■ **Brief**: Edit the stretch from the start of the entries through the line containing "9: (1033, 324)" so that "zero-indexed" becomes "0-based", and write out those lines again with nothing else changed.

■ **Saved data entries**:
###

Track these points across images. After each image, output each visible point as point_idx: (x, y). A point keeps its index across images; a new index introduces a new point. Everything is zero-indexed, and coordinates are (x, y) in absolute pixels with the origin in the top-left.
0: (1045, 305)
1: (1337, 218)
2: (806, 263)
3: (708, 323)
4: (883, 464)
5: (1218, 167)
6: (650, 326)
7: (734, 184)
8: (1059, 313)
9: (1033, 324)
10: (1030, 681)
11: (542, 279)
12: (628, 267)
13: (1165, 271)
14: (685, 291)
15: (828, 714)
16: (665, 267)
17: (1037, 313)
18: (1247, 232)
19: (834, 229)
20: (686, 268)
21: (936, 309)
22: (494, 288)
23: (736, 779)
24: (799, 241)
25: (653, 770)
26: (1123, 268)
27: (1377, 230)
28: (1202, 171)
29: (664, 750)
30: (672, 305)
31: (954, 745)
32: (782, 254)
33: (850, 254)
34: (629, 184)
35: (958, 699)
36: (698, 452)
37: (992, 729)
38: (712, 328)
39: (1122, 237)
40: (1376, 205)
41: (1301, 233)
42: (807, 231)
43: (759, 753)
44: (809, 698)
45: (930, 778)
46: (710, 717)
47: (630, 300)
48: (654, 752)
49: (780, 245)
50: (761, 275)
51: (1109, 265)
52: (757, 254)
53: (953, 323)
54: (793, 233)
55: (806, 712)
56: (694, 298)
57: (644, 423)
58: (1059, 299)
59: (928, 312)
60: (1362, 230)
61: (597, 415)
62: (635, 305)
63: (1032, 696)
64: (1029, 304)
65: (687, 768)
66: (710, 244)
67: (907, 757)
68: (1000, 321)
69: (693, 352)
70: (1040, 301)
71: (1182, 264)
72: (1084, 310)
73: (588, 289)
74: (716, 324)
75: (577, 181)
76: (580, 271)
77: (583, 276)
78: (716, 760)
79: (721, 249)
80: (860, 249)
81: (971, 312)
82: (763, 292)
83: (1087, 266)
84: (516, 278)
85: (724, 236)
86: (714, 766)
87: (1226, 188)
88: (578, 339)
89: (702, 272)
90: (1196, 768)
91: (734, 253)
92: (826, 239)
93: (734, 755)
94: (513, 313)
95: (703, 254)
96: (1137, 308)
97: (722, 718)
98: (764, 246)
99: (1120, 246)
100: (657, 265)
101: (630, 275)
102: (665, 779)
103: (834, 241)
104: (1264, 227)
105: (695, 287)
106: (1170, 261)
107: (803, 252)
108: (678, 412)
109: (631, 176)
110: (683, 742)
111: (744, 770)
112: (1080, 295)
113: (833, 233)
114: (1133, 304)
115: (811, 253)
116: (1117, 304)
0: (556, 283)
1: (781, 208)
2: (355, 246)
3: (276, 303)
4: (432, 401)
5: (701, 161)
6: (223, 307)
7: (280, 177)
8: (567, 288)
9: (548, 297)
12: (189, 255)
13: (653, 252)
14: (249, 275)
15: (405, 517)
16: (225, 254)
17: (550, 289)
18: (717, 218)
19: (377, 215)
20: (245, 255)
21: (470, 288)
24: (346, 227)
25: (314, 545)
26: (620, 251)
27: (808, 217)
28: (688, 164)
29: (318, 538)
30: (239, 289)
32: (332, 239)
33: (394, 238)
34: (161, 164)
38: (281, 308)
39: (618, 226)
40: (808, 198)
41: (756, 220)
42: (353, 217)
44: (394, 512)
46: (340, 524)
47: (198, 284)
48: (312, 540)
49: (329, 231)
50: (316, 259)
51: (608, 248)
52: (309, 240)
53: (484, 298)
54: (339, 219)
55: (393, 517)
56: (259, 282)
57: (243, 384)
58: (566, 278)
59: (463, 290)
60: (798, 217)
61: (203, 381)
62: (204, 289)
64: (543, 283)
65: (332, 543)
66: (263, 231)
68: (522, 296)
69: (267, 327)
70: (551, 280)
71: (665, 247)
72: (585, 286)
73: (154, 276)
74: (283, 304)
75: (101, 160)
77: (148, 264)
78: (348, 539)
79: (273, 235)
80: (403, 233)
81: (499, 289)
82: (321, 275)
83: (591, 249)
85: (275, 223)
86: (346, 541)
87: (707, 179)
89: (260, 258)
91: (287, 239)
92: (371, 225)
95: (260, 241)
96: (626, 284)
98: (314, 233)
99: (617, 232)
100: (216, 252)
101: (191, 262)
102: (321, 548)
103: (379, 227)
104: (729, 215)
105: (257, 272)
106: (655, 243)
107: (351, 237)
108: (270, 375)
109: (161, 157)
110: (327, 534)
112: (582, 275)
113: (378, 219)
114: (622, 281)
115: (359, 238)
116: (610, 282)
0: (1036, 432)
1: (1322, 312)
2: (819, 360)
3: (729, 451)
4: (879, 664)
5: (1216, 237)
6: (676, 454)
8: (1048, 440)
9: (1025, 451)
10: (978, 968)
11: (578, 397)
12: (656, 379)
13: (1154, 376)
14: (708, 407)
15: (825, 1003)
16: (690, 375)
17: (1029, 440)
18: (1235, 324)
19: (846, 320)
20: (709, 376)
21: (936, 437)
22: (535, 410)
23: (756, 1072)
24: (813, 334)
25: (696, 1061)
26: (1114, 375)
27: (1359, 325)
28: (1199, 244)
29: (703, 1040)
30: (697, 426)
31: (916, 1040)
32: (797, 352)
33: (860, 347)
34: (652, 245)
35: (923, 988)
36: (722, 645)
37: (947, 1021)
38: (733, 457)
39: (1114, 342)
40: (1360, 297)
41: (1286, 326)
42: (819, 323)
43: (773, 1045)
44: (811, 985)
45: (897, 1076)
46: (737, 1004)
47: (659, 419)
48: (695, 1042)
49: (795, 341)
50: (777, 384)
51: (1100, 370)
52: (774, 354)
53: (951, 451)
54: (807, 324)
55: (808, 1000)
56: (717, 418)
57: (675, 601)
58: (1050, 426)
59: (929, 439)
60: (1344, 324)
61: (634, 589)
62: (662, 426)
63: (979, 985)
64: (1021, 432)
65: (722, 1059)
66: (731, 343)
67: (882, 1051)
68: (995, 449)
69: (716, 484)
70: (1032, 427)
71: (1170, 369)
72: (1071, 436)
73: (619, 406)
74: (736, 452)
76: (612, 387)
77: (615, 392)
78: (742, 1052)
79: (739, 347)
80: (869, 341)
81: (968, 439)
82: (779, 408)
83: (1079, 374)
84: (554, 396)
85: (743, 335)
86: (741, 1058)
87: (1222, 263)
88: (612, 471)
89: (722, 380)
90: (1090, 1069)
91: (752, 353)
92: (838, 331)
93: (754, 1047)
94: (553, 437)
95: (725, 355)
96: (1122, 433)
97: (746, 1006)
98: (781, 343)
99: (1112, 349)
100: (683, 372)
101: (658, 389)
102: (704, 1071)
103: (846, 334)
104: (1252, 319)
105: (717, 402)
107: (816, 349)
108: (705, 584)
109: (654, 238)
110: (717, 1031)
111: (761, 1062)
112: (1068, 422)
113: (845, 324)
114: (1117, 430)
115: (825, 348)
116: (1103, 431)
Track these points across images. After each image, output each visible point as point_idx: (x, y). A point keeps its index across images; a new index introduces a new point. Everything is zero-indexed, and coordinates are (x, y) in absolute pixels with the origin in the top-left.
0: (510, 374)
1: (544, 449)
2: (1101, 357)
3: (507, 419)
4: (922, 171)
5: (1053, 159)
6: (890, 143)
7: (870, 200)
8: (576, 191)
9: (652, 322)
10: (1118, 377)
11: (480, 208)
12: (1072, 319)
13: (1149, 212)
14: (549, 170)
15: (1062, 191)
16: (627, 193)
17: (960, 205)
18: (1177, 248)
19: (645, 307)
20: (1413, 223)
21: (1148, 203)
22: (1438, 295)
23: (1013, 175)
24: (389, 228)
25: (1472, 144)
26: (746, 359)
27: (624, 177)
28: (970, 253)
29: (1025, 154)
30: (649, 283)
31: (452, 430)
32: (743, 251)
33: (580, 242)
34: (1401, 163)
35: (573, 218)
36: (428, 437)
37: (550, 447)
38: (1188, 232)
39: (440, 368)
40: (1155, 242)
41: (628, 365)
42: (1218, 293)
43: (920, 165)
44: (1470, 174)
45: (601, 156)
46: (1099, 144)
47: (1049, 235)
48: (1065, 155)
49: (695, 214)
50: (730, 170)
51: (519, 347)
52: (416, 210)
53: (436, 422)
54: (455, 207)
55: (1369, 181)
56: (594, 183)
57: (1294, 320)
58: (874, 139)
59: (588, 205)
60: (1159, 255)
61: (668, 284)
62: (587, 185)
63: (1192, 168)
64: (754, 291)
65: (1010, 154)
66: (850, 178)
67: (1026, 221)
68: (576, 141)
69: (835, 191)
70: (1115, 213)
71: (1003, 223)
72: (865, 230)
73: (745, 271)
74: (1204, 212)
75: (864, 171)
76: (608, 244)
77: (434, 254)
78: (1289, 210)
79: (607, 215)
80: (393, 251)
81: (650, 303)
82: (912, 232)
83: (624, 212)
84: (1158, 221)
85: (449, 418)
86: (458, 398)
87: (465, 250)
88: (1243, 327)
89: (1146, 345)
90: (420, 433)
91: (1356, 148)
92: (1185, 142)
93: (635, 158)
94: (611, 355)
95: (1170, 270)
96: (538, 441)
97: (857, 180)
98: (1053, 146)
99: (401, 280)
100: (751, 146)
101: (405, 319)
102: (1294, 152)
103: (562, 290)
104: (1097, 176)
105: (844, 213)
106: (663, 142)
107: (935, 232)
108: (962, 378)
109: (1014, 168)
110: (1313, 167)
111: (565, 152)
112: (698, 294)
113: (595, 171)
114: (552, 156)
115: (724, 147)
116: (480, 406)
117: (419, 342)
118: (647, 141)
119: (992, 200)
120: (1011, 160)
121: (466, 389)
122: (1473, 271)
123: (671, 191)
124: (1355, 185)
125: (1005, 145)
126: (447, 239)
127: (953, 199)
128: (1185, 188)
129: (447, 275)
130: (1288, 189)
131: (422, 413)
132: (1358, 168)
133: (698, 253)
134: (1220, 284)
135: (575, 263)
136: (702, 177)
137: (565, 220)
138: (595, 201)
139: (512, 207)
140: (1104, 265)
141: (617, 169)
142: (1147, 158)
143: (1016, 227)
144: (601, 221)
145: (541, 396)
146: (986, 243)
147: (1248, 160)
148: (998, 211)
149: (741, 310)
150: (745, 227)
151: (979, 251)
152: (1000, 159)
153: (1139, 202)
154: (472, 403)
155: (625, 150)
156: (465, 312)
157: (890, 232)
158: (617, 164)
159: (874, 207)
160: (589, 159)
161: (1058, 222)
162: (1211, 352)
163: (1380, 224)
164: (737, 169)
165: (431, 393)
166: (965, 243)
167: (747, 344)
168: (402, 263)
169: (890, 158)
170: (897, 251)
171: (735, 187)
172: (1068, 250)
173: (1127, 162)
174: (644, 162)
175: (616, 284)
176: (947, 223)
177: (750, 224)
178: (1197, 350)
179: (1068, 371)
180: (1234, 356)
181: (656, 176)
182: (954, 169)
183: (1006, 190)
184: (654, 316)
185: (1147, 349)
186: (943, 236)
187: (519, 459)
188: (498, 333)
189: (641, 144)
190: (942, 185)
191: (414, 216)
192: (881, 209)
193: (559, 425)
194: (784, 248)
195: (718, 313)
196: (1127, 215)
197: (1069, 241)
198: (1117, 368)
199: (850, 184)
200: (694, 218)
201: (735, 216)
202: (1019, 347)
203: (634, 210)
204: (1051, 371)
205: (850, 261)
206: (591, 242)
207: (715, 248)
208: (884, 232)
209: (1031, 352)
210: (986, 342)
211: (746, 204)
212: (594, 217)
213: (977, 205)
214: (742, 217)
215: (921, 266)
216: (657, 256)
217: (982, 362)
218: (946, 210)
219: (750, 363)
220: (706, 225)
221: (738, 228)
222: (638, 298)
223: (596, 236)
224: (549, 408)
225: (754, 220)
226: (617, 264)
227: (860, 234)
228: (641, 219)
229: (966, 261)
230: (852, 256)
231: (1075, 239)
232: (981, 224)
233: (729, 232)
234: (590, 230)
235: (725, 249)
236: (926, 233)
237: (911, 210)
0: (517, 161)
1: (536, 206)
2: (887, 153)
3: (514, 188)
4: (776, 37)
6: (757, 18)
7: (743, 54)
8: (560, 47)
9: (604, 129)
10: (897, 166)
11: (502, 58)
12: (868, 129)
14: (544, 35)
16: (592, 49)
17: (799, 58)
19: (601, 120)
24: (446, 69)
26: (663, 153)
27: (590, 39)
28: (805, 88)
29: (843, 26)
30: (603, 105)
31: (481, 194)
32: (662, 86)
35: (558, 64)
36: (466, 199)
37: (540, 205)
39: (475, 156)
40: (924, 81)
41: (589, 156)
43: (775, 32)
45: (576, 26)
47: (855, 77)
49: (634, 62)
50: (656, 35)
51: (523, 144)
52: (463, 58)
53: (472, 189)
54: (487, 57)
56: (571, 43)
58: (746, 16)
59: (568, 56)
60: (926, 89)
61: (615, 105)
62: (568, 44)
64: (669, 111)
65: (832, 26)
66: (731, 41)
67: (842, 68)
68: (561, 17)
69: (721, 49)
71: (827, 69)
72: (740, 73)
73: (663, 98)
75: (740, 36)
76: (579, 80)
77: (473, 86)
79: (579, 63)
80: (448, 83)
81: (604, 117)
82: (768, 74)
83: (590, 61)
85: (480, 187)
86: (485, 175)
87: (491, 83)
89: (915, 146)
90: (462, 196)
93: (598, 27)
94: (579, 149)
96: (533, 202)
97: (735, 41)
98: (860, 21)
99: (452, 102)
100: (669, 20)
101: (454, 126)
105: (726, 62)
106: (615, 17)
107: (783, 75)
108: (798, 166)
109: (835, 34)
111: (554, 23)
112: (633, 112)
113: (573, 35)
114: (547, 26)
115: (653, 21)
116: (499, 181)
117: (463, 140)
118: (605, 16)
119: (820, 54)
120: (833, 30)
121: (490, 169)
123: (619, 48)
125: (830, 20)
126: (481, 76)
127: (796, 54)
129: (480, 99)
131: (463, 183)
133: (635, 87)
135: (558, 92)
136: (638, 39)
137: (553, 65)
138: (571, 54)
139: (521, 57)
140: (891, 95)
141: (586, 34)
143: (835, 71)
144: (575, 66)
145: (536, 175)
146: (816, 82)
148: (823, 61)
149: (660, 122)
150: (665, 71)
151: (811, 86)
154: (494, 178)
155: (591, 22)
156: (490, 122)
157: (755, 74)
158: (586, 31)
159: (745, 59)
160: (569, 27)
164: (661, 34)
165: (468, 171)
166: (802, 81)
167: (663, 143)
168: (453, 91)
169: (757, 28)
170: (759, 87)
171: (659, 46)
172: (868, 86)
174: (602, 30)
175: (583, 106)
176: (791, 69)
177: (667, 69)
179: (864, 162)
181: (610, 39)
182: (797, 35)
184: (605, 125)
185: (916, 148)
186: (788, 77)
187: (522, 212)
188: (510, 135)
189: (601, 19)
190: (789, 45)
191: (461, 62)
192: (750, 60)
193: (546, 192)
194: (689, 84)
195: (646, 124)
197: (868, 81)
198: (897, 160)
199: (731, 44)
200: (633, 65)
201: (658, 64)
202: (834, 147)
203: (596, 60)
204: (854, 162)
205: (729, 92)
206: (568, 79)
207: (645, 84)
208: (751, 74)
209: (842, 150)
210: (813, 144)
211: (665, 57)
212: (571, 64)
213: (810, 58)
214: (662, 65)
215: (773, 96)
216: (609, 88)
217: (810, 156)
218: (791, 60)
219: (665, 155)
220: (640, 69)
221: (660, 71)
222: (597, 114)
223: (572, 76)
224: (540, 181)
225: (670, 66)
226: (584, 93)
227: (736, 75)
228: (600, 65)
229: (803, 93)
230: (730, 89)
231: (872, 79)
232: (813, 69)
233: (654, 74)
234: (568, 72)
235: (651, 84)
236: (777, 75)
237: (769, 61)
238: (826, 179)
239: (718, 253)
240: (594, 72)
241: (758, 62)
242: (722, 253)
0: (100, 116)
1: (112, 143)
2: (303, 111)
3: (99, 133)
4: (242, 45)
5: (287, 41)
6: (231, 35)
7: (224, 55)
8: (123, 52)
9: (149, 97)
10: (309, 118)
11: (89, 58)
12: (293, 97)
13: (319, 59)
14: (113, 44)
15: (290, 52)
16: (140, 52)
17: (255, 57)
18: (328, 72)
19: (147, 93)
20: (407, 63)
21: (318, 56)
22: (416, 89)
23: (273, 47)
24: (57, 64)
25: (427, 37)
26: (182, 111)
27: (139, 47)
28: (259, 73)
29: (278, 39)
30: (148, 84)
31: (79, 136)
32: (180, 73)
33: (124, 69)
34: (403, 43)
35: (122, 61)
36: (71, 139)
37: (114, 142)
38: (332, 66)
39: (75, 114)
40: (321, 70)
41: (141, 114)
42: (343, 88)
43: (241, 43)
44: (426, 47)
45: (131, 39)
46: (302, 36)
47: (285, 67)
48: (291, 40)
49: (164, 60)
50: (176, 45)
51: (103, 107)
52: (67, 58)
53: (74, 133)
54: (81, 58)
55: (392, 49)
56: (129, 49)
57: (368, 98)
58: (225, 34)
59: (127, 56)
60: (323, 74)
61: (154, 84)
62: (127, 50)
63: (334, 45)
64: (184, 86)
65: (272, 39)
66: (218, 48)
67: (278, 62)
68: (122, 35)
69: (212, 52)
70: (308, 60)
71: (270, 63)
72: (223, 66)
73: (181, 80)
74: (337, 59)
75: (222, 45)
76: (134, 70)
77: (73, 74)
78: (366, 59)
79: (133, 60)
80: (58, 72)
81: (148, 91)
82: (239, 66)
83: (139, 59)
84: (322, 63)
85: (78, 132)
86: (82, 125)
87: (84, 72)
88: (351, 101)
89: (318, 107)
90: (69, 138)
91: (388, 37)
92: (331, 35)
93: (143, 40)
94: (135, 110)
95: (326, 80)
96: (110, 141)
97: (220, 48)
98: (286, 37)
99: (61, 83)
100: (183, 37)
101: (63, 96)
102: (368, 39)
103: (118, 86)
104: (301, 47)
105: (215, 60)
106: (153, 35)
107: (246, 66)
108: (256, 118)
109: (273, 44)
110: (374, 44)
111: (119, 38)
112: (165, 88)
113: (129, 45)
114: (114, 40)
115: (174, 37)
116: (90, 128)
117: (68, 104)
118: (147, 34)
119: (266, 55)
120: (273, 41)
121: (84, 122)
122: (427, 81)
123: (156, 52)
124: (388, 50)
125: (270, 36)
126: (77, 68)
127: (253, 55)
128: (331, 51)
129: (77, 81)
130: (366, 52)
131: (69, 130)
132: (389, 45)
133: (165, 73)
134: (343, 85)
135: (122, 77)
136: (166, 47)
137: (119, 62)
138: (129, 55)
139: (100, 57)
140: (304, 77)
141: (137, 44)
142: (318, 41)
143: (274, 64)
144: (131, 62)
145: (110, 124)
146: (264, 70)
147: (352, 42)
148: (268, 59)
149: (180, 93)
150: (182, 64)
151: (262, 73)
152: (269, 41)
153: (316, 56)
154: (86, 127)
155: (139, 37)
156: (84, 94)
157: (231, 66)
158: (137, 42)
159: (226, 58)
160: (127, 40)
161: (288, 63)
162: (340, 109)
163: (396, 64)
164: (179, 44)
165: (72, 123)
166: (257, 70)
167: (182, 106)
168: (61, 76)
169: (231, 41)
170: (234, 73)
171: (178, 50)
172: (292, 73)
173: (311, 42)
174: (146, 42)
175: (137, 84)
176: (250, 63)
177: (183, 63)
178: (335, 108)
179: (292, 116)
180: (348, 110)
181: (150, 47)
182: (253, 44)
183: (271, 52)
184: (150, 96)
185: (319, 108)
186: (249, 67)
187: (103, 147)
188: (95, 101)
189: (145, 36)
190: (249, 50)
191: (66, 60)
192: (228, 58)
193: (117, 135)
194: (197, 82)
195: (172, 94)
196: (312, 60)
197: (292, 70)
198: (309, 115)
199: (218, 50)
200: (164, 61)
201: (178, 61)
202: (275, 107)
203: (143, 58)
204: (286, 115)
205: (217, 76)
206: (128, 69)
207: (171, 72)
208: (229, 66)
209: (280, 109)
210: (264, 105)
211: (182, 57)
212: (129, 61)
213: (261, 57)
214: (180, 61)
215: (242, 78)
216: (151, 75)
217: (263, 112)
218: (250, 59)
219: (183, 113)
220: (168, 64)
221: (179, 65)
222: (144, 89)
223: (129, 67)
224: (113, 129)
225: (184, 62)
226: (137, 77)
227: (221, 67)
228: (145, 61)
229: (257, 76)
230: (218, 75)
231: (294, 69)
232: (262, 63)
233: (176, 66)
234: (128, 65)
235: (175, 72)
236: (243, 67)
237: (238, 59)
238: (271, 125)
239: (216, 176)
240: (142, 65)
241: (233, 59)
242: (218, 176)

###

■ **Answer to the exercise**:
Track these points across images. After each image, output each visible point as point_idx: (x, y). A point keeps its index across images; a new index introduces a new point. Everything is 0-based, and coordinates are (x, y) in absolute pixels with the origin in the top-left.
0: (1045, 305)
1: (1337, 218)
2: (806, 263)
3: (708, 323)
4: (883, 464)
5: (1218, 167)
6: (650, 326)
7: (734, 184)
8: (1059, 313)
9: (1033, 324)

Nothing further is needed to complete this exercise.